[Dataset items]
● ● ● ●
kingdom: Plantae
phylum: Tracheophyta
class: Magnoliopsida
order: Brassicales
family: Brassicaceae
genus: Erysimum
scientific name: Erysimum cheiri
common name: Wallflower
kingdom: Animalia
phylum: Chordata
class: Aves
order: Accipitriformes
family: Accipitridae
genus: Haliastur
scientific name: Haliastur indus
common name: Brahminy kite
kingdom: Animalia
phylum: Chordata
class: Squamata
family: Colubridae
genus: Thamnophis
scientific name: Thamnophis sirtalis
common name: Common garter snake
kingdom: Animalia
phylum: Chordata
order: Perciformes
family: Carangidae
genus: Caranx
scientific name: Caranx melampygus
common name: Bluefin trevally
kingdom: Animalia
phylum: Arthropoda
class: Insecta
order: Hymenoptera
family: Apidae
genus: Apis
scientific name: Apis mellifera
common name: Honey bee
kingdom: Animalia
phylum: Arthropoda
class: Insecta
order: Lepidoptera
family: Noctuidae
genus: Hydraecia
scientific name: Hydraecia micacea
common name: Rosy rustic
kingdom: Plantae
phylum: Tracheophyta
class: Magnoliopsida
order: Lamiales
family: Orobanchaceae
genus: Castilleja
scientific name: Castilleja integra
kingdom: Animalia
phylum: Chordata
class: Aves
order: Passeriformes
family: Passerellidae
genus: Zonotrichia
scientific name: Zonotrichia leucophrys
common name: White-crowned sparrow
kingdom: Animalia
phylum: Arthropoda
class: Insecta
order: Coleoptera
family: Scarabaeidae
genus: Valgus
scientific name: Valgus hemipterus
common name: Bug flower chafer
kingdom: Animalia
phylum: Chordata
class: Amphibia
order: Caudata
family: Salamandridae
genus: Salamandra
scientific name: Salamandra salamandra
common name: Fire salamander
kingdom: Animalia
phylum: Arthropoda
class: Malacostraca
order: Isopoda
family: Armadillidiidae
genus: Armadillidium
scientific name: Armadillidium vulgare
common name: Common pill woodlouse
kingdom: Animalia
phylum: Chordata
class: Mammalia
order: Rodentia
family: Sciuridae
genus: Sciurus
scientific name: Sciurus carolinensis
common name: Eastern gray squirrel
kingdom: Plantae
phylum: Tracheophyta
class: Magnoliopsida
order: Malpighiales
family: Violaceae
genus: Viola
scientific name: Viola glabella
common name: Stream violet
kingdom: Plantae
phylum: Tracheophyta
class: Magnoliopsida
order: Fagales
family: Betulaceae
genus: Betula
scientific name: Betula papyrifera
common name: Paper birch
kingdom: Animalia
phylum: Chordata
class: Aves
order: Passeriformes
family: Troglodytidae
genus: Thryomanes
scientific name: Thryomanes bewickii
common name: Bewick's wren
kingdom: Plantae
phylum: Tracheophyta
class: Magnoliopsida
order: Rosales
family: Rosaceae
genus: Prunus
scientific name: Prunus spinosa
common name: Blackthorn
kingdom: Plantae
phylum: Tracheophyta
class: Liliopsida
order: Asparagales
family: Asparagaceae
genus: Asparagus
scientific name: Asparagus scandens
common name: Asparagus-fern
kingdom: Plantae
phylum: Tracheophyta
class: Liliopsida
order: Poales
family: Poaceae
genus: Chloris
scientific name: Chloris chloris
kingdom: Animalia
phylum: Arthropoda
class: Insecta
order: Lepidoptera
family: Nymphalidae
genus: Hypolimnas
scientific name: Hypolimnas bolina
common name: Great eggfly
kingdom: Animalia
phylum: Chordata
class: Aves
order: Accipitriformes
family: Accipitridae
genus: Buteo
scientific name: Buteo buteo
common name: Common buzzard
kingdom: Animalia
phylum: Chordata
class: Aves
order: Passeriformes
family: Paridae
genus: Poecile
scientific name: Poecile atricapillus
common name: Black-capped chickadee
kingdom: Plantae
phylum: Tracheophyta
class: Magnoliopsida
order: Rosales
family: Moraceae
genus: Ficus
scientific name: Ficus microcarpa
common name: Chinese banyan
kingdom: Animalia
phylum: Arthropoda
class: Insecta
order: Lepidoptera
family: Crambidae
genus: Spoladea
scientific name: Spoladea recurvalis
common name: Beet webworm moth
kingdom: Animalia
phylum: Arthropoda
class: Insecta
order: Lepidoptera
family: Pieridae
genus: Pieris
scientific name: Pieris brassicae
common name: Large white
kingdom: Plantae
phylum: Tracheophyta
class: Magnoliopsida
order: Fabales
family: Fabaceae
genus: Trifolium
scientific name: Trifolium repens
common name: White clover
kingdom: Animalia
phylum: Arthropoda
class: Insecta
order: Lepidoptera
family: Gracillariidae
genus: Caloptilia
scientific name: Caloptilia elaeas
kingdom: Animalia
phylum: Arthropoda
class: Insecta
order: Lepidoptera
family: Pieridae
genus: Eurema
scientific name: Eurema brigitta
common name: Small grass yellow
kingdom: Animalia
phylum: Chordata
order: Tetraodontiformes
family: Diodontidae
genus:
● ● ● ●
Give everything from the line containing "common name: Wallflower" down to the line containing "order: Malpighiales" again, substituting "binomial" for "scientific name" and leaving all else unchanged.

common name: Wallflower
kingdom: Animalia
phylum: Chordata
class: Aves
order: Accipitriformes
family: Accipitridae
genus: Haliastur
binomial: Haliastur indus
common name: Brahminy kite
kingdom: Animalia
phylum: Chordata
class: Squamata
family: Colubridae
genus: Thamnophis
binomial: Thamnophis sirtalis
common name: Common garter snake
kingdom: Animalia
phylum: Chordata
order: Perciformes
family: Carangidae
genus: Caranx
binomial: Caranx melampygus
common name: Bluefin trevally
kingdom: Animalia
phylum: Arthropoda
class: Insecta
order: Hymenoptera
family: Apidae
genus: Apis
binomial: Apis mellifera
common name: Honey bee
kingdom: Animalia
phylum: Arthropoda
class: Insecta
order: Lepidoptera
family: Noctuidae
genus: Hydraecia
binomial: Hydraecia micacea
common name: Rosy rustic
kingdom: Plantae
phylum: Tracheophyta
class: Magnoliopsida
order: Lamiales
family: Orobanchaceae
genus: Castilleja
binomial: Castilleja integra
kingdom: Animalia
phylum: Chordata
class: Aves
order: Passeriformes
family: Passerellidae
genus: Zonotrichia
binomial: Zonotrichia leucophrys
common name: White-crowned sparrow
kingdom: Animalia
phylum: Arthropoda
class: Insecta
order: Coleoptera
family: Scarabaeidae
genus: Valgus
binomial: Valgus hemipterus
common name: Bug flower chafer
kingdom: Animalia
phylum: Chordata
class: Amphibia
order: Caudata
family: Salamandridae
genus: Salamandra
binomial: Salamandra salamandra
common name: Fire salamander
kingdom: Animalia
phylum: Arthropoda
class: Malacostraca
order: Isopoda
family: Armadillidiidae
genus: Armadillidium
binomial: Armadillidium vulgare
common name: Common pill woodlouse
kingdom: Animalia
phylum: Chordata
class: Mammalia
order: Rodentia
family: Sciuridae
genus: Sciurus
binomial: Sciurus carolinensis
common name: Eastern gray squirrel
kingdom: Plantae
phylum: Tracheophyta
class: Magnoliopsida
order: Malpighiales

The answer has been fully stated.